What is being asked = Render everything in the records below, from the line containing "كم عدد الجلسات التي تم إجراؤها؟" down to the line containing "إملأ النموذج للحصول", as a Markdown table with the columns Row and Line. Give each non-blank line its own numbered row.

┄┄┄┄┄┄

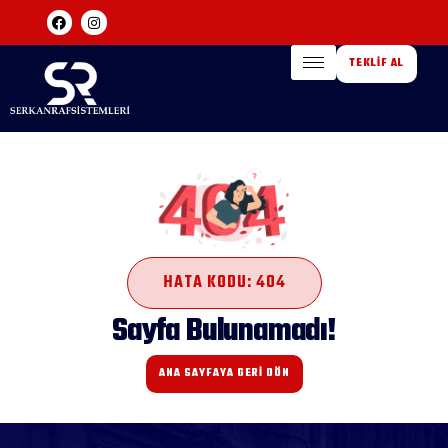
TEKLIF AL
HATA KODU: 404
Sayfa Bulunamadı!
ANA SAYFAYA GERİ DÖN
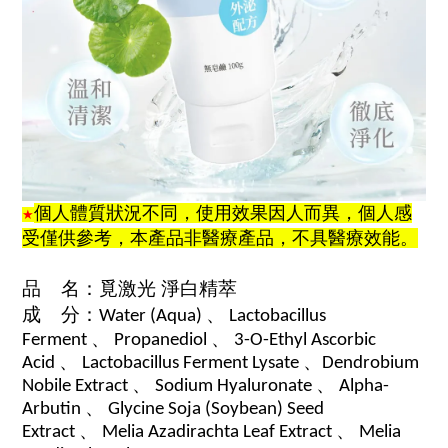
個人體質狀況不同，使用效果因人而異，個人感
★
受僅供參考，本產品非醫療產品，不具醫療效能。
品 名：覓激光 淨白精萃
成 分：
、
Water (Aqua)
Lactobacillus
、
、
Ferment
Propanediol
3-O-Ethyl Ascorbic
、
、
Acid
Lactobacillus Ferment Lysate
Dendrobium
、
、
Nobile Extract
Sodium Hyaluronate
Alpha-
、
Arbutin
Glycine Soja (Soybean) Seed
、
、
Extract
Melia Azadirachta Leaf Extract
Melia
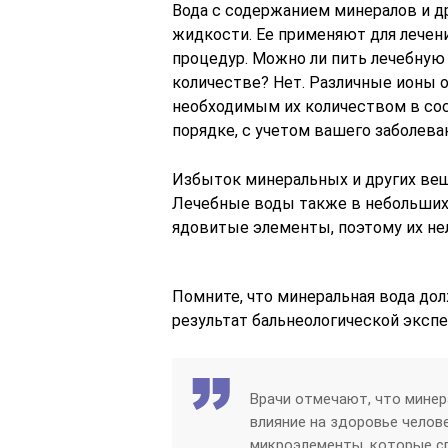
Вода с содержанием минералов и др
жидкости. Ее применяют для лечени
процедур. Можно ли пить лечебную
количестве? Нет. Различные ионы о
необходимым их количеством в со
порядке, с учетом вашего заболевани
Избыток минеральных и других вещ
Лечебные воды также в небольших
ядовитые элементы, поэтому их нел
Помните, что минеральная вода д
результат бальнеологической экспе
Врачи отмечают, что мине
влияние на здоровье челов
микроэлементы, которые с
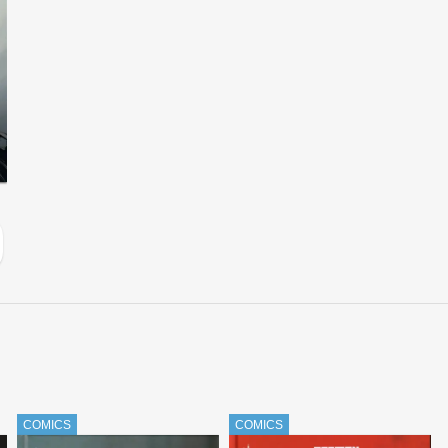
COMICS
COMICS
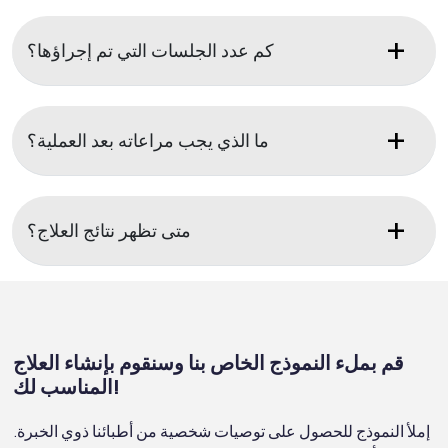
كم عدد الجلسات التي تم إجراؤها؟
ما الذي يجب مراعاته بعد العملية؟
متى تظهر نتائج العلاج؟
قم بملء النموذج الخاص بنا وسنقوم بإنشاء العلاج
المناسب لك!
إملأ النموذج للحصول على توصيات شخصية من أطبائنا ذوي الخبرة.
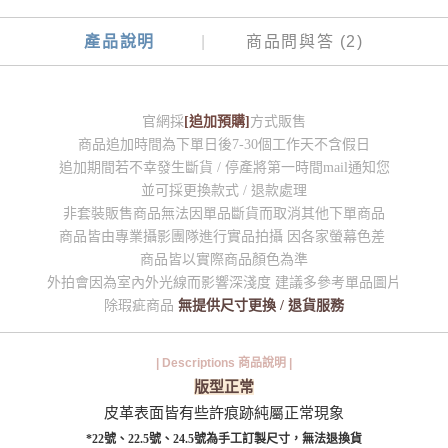
產品說明
商品問與答 (2)
官網採
[追加預購]
方式販售
商品追加時間為下單日後7-30個工作天不含假日
追加期間若不幸發生斷貨 / 停產將第一時間mail通知您
並可採更換款式 / 退款處理
非套裝販售商品無法因單品斷貨而取消其他下單商品
商品皆由專業攝影團隊進行實品拍攝 因各家螢幕色差
商品皆以實際商品顏色為準
外拍會因為室內外光線而影響深淺度 建議多參考單品圖片
除瑕疵商品
無提供尺寸更換 / 退貨服務
| Descriptions 商品說明 |
版型正常
皮革表面皆有些許痕跡純屬正常現象
*22號、22.5號、24.5號為手工訂製尺寸，無法退換貨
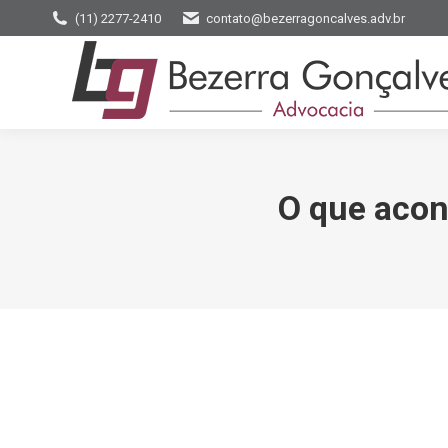
(11) 2277-2410
contato@bezerragoncalves.adv.br
O que acon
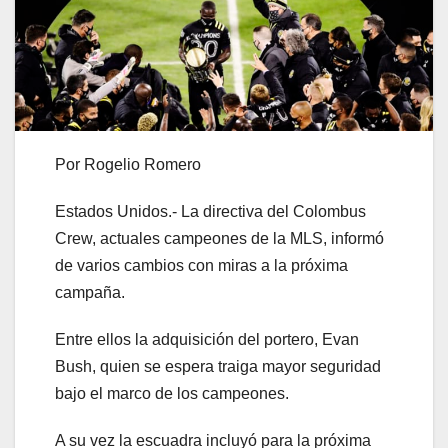
Por Rogelio Romero
Estados Unidos.- La directiva del Colombus
Crew, actuales campeones de la MLS, informó
de varios cambios con miras a la próxima
campaña.
Entre ellos la adquisición del portero, Evan
Bush, quien se espera traiga mayor seguridad
bajo el marco de los campeones.
A su vez la escuadra incluyó para la próxima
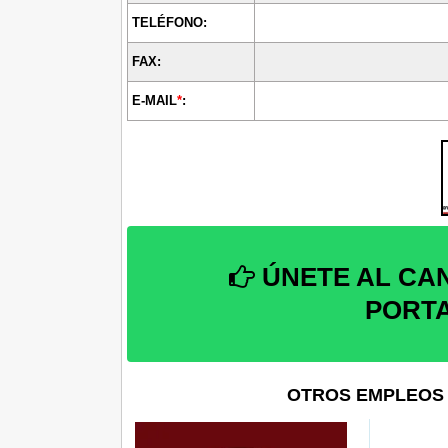
TELÉFONO:
FAX:
E-MAIL
*
:
ÚNETE AL CA
PORT
OTROS EMPLEOS 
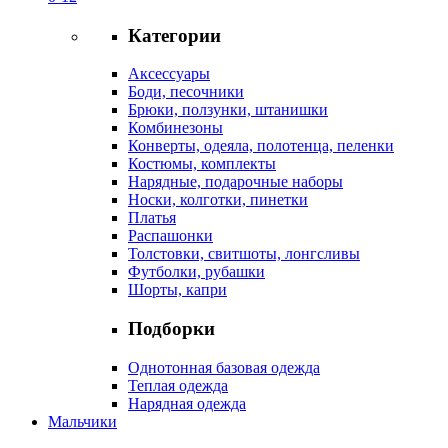
Категории
Аксессуары
Боди, песочники
Брюки, ползунки, штанишки
Комбинезоны
Конверты, одеяла, полотенца, пеленки
Костюмы, комплекты
Нарядные, подарочные наборы
Носки, колготки, пинетки
Платья
Распашонки
Толстовки, свитшоты, лонгсливы
Футболки, рубашки
Шорты, капри
Подборки
Однотонная базовая одежда
Теплая одежда
Нарядная одежда
Мальчики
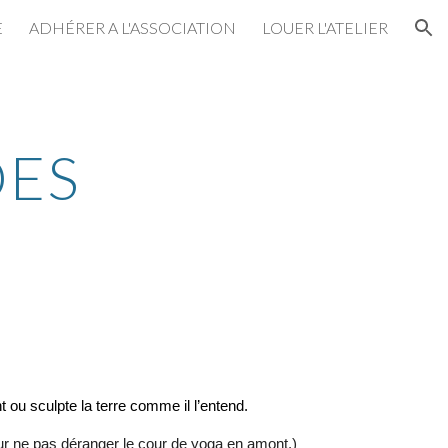
E
ADHÉRER A L'ASSOCIATION
LOUER L'ATELIER
ion
DES
t ou sculpte la terre comme il l’entend.
ur ne pas déranger le cour de yoga en amont.)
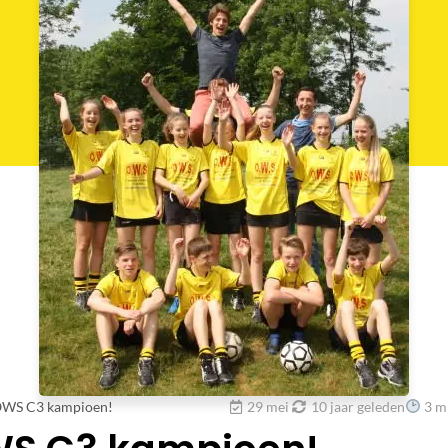
OWS C3 kampioen!
29 mei
10 jaar geleden
3
mi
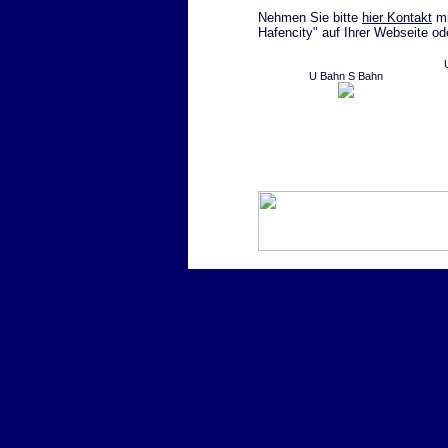
Nehmen Sie bitte
hier Kontakt
mi
Hafencity" auf Ihrer Webseite od
U Bahn S Bahn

┄┄┄┄┄┄

Result of this exercise =
| Row | Line |
|---|---|
| 1 | كم عدد الجلسات التي تم إجراؤها؟ |
| 2 | ما الذي يجب مراعاته بعد العملية؟ |
| 3 | متى تظهر نتائج العلاج؟ |
| 4 | قم بملء النموذج الخاص بنا وسنقوم بإنشاء العلاج |
| 5 | المناسب لك! |
| 6 | إملأ النموذج للحصول على توصيات شخصية من أطبائنا ذوي الخبرة. |